A weird thing about sleep is that it causes a bald-flat spot on the back of the baby's head so he looks even more like his daddy. A baby's skull is basically made up of layers of Haribo rather than bone when they are born, so when they lie down they get a flat spot on the back of their head as well as it flattens from the weight. And as they sleep so much on it, it wears the hair away. It doesn’t cause any pain thankfully, it’s just a sleep bi-product.
Haribo - what baby's skulls are made out of:
Some of the tactics we use to entice Albert to sleep are:
- Milk Coma. After he has fed, he is so full up and knackered from all the sucking that he slips into one of these and not much is going to wake him up.
- The Rock. Not the wrestler/actor, but just rocking him back and forth, he must like the movement as it’s like being sloshed around inside a belly for 9 months so reminds him of his first home. We twin this with the Bum-Pat. Patting his bum while we rock him speeds up the sleepyness! For some reason he must love altitude, because only rocking him standing up works. As soon as I sit down and rock him he wakes up.
- White Noise – Or any prolonged monotone sound like rainfall or a fan blowing or daddy singing. Again I think it reminds him of the womb when I used to hum the Jurassic Park theme tune to him every day.
- The Car Journey – This one is great! As soon as he is in the car seat and I start driving, he is just quiet. This must be the double whammy of White Noise and Rocking.
- Good Old Fashioned Cuddle – Sometimes he just wants a cuddle, don’t we all?
The Rock, may/may not help babies fall asleep:
Pretty much once he is asleep, he just snores away and looks cute. He moves about a lot so it’s almost easier to not watch him as I am always on tenterhooks that he is going to wake up and cry again.
Some pictures of Albert sleeping, which leads us onto looking cute...
And finally, looking cute. As a Man-Child, it’s not easy to use the word cute. It only really ever used to come into my vocabulary when talking about baby animals, but now I seem to use it every 3 minutes since Albert has been born. This is by far the best thing that he does, and to be honest this takes up most of his time, because he looks pretty damn cute almost 100% of that time! I know people always say that about their own babies, and damn right it’s true. I could just look at him for hours and find enjoyment in everything he does because I love him so damn much. Especially the hiccups, he is hilarious when he has hiccups. And when he sneezes. And when he snorts like a pig.

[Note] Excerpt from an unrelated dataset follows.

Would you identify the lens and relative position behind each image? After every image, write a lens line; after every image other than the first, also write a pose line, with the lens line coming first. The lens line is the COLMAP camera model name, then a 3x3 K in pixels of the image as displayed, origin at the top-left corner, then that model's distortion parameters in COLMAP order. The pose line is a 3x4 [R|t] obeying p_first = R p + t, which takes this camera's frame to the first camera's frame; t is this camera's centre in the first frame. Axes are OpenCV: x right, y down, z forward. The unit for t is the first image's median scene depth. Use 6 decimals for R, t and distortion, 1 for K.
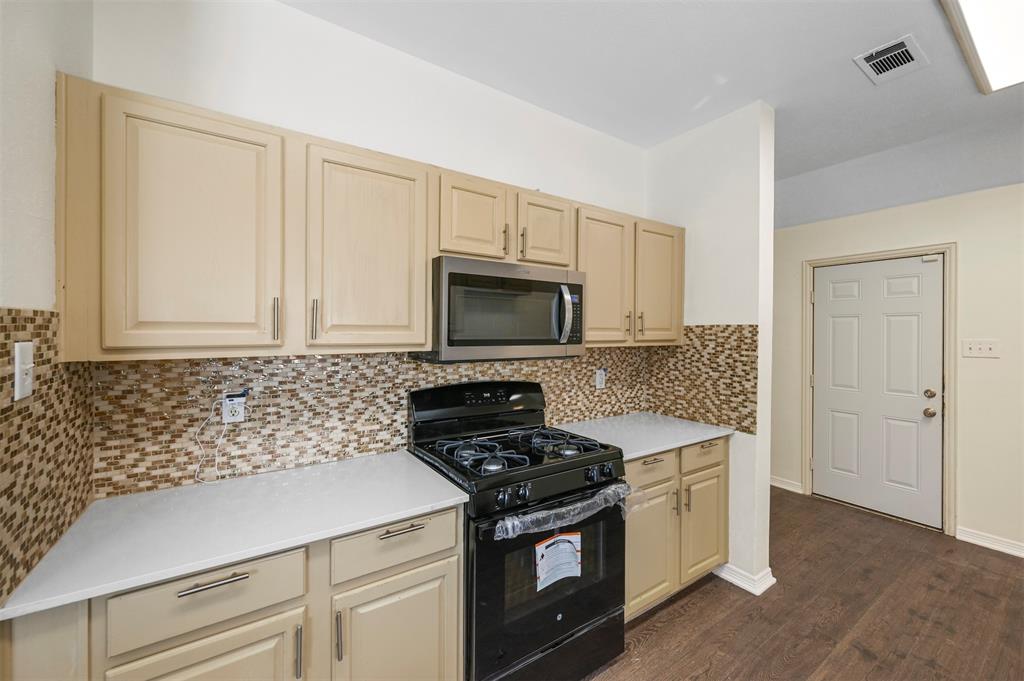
lens RADIAL K [[402.2, 0, 514.6], [0, 402.2, 331.7], [0, 0, 1]] dist [-0.000856, -0.000373]
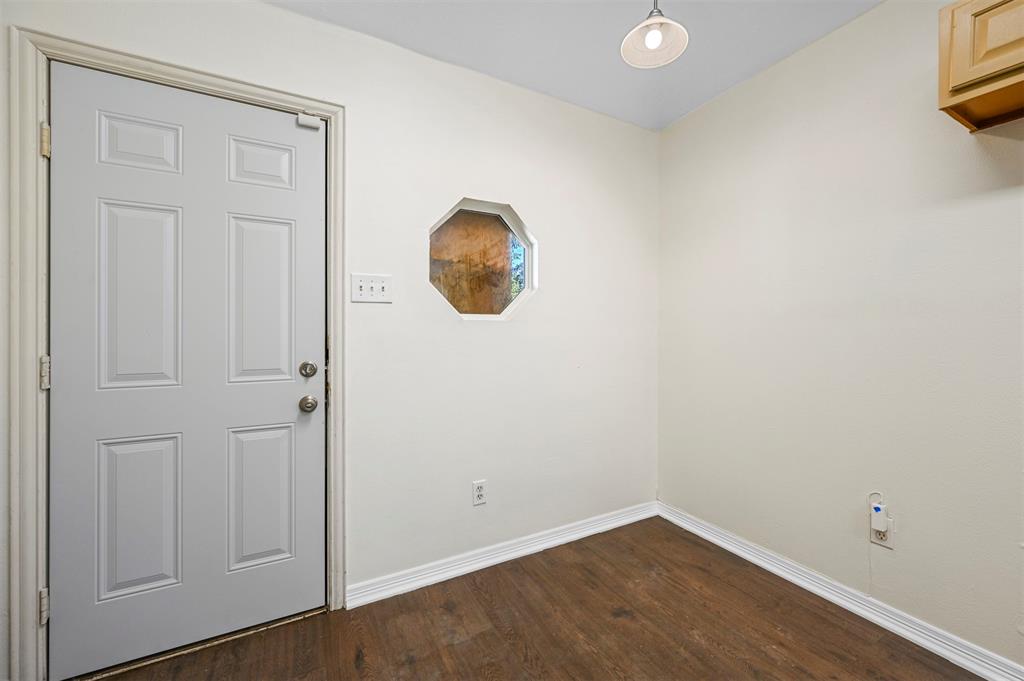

He pulls a lot of funny faces. It’s helpful as he only tends to smile when he has wind (even at 4 weeks old, farting is funny). The bigger the wind, the funnier the faces he pulls. He also waves his arms around like he’s doing Kung Fu in the Matrix, or doing a Hulk impression.
He even looks cute when burping and puking. I don’t know how burping and puking has become cute, but he’s mastered it. The world will be his oyster if you can make people love you for burping and puking.
It’s hard to do a full list of everything he does that is cute, as that is basically everything that he does, everything except cry.
Anyway, that’s about it for all the stuff Albert does. At the moment I feel like he gets through the whole day with just those 5 things, I wonder what is next in store for him? What will be his next party trick? He has already poo'd on his mum’s leg while simultaneously vomiting in his own ear, a task not even I have completed successfully. Where else is there to go from there??